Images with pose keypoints
=== Section Start ===
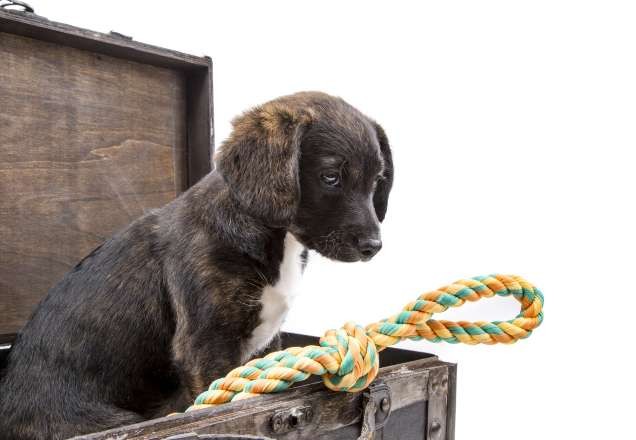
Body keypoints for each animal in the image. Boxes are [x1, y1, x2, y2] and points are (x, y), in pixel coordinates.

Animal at [0, 91, 392, 438]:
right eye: (330, 177)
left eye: (377, 181)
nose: (374, 247)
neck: (271, 235)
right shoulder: (205, 347)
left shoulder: (264, 346)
=== Section End ===
_Work instruction_. Word for word, set down each record shown above, omitting the pictures.

_Problem solution_.
Body keypoints for each animal in the image. Boxes are [x1, y1, x2, y2] and points are (x, y), in pixel coordinates.

Animal at [0, 91, 392, 438]:
right eye: (330, 177)
left eye: (377, 181)
nose: (374, 247)
neck: (271, 235)
right shoulder: (205, 347)
left shoulder: (264, 346)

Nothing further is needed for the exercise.